Gabriel Baldanzi: Imprints on the gut microbiome: A study of sleep apnea, physical activity, and antibiotic use

Abstract

Growing evidence has highlighted the importance of the gut microbiome for human health. However, detailed investigations on how specific host factors influence the gut microbiome are lacking. The research in this thesis examined the relationship of obstructive sleep apnea (OSA), physical activity, and antibiotic use with the gut microbiome. The studies in this thesis used gut microbiome data from deep fecal shotgun metagenomics in large population-based cohorts.

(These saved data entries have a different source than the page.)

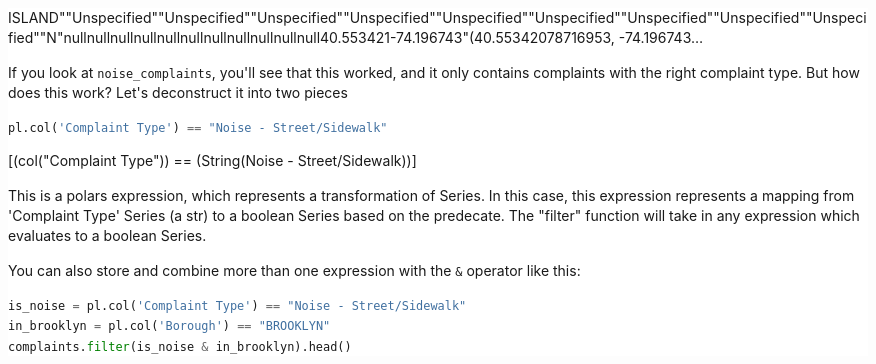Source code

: ISLAND&quot;</td><td>&quot;Unspecified&quot;</td><td>&quot;Unspecified&quot;</td><td>&quot;Unspecified&quot;</td><td>&quot;Unspecified&quot;</td><td>&quot;Unspecified&quot;</td><td>&quot;Unspecified&quot;</td><td>&quot;Unspecified&quot;</td><td>&quot;Unspecified&quot;</td><td>&quot;Unspecified&quot;</td><td>&quot;N&quot;</td><td>null</td><td>null</td><td>null</td><td>null</td><td>null</td><td>null</td><td>null</td><td>null</td><td>null</td><td>null</td><td>null</td><td>40.553421</td><td>-74.196743</td><td>&quot;(40.55342078716953, -74.196743…</td></tr></tbody></table></div>



If you look at `noise_complaints`, you'll see that this worked, and it only contains complaints with the right complaint type. But how does this work? Let's deconstruct it into two pieces


```python
pl.col('Complaint Type') == "Noise - Street/Sidewalk"
```




[(col("Complaint Type")) == (String(Noise - Street/Sidewalk))]



This is a polars expression, which represents a transformation of Series. In this case, this expression represents a mapping from 'Complaint Type' Series (a str) to a boolean Series based on the predecate. The "filter" function will take in any expression which evaluates to a boolean Series.

You can also store and combine more than one expression with the `&` operator like this:


```python
is_noise = pl.col('Complaint Type') == "Noise - Street/Sidewalk"
in_brooklyn = pl.col('Borough') == "BROOKLYN"
complaints.filter(is_noise & in_brooklyn).head()
```




<div><style>
.dataframe > thead > tr,
.dataframe > tbody > tr {
  text-align: right;
  white-space: pre-wrap;
}
</style>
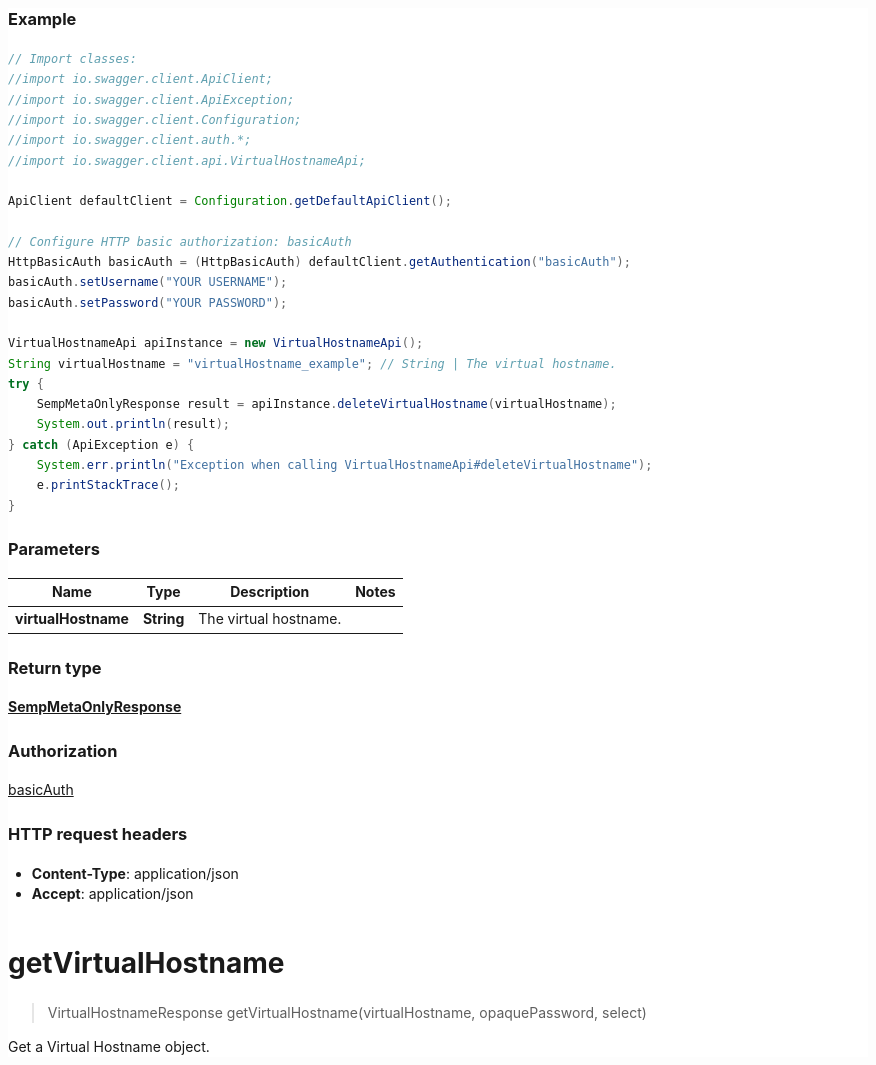 ### Example
```java
// Import classes:
//import io.swagger.client.ApiClient;
//import io.swagger.client.ApiException;
//import io.swagger.client.Configuration;
//import io.swagger.client.auth.*;
//import io.swagger.client.api.VirtualHostnameApi;

ApiClient defaultClient = Configuration.getDefaultApiClient();

// Configure HTTP basic authorization: basicAuth
HttpBasicAuth basicAuth = (HttpBasicAuth) defaultClient.getAuthentication("basicAuth");
basicAuth.setUsername("YOUR USERNAME");
basicAuth.setPassword("YOUR PASSWORD");

VirtualHostnameApi apiInstance = new VirtualHostnameApi();
String virtualHostname = "virtualHostname_example"; // String | The virtual hostname.
try {
    SempMetaOnlyResponse result = apiInstance.deleteVirtualHostname(virtualHostname);
    System.out.println(result);
} catch (ApiException e) {
    System.err.println("Exception when calling VirtualHostnameApi#deleteVirtualHostname");
    e.printStackTrace();
}
```

### Parameters

Name | Type | Description  | Notes
------------- | ------------- | ------------- | -------------
 **virtualHostname** | **String**| The virtual hostname. |

### Return type

[**SempMetaOnlyResponse**](SempMetaOnlyResponse.md)

### Authorization

[basicAuth](../README.md#basicAuth)

### HTTP request headers

 - **Content-Type**: application/json
 - **Accept**: application/json

<a name="getVirtualHostname"></a>
# **getVirtualHostname**
> VirtualHostnameResponse getVirtualHostname(virtualHostname, opaquePassword, select)

Get a Virtual Hostname object.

Study I used the baseline data of 3,570 individuals aged 50-65 from the Swedish CArdioPulmonary bioImage Study (SCAPIS). OSA was assessed with respiratory polygraphy. We identified 128 microbiome species associated with the number of oxygen desaturation events per hour of sleep or the percentage of sleep time in hypoxia. For instance, more severe hypoxia during sleep was associated with higher abundance of Collinsela aerofaciens and Blautia obeum. Additionally, C. aerofaciens was also associated with increased systolic blood pressure.

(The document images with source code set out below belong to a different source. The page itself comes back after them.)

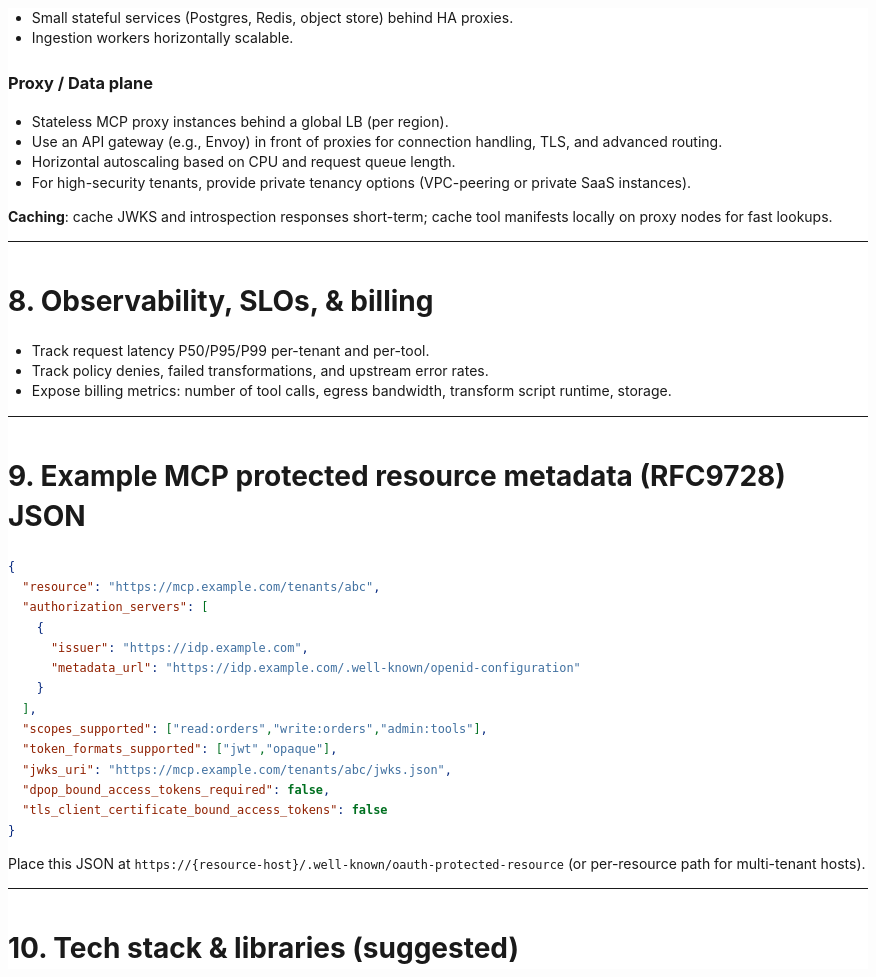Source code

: * Small stateful services (Postgres, Redis, object store) behind HA proxies.
* Ingestion workers horizontally scalable.

### Proxy / Data plane

* Stateless MCP proxy instances behind a global LB (per region).
* Use an API gateway (e.g., Envoy) in front of proxies for connection handling, TLS, and advanced routing.
* Horizontal autoscaling based on CPU and request queue length.
* For high-security tenants, provide private tenancy options (VPC-peering or private SaaS instances).

**Caching**: cache JWKS and introspection responses short-term; cache tool manifests locally on proxy nodes for fast lookups.

---

# 8. Observability, SLOs, & billing

* Track request latency P50/P95/P99 per-tenant and per-tool.
* Track policy denies, failed transformations, and upstream error rates.
* Expose billing metrics: number of tool calls, egress bandwidth, transform script runtime, storage.

---

# 9. Example MCP protected resource metadata (RFC9728) JSON

```json
{
  "resource": "https://mcp.example.com/tenants/abc",
  "authorization_servers": [
    {
      "issuer": "https://idp.example.com",
      "metadata_url": "https://idp.example.com/.well-known/openid-configuration"
    }
  ],
  "scopes_supported": ["read:orders","write:orders","admin:tools"],
  "token_formats_supported": ["jwt","opaque"],
  "jwks_uri": "https://mcp.example.com/tenants/abc/jwks.json",
  "dpop_bound_access_tokens_required": false,
  "tls_client_certificate_bound_access_tokens": false
}
```

Place this JSON at `https://{resource-host}/.well-known/oauth-protected-resource` (or per-resource path for multi-tenant hosts).

---

# 10. Tech stack & libraries (suggested)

Study II used baseline data from 8,416 SCAPIS participants who had valid accelerometer-derived physical activity data. The distribution of awake time in sedentary behavior or physical activity of different intensities was associated with the abundance of 651 gut microbiome species. For example, longer time in moderate-intensity physical activity and shorter time in sedentary behavior were associated with higher abundance of Prevotella copri and Faecalibacterium prausnitzii and lower abundance of Escherichia coli and [Ruminococcus] torques.

Study III investigated the association between antibiotic use in the past eight years and the gut microbiome in 15,131 participants from SCAPIS, the Swedish Infrastructure for Medical Population-based Life-course and Environmental Research (SIMPLER), and the Malmö Offspring Study (MOS). Antibiotic use 4–8 years and 1–4 years earlier was associated with lower gut microbiome alpha diversity after adjustment for more recent use, sociodemographics, lifestyle, and comorbidities. Most of the species-level associations were found for the antibiotics clindamycin, fluoroquinolones, and flucloxacillin.

Study IV assessed the causal effect of physical activity on the gut microbiome using a two-sample Mendelian randomization (MR) analysis based on summary statistics from genome-wide association studies. We found evidence of a positive effect of moderate-to-vigorous intensity physical activity (MVPA) on gut microbiome alpha diversity. Using a multivariable MR analysis, we found that MVPA had a positive on alpha diversity independent of BMI, smoking, education, or liking of a low-calorie diet.

This thesis has applied diverse epidemiology and statistical methods to rigorously investigate host factor associations with the gut microbiome. Altogether, it underlines the tight host-microbiome connection through detailed analyses of OSA, physical activity, and antibiotic use with the gut microbiome.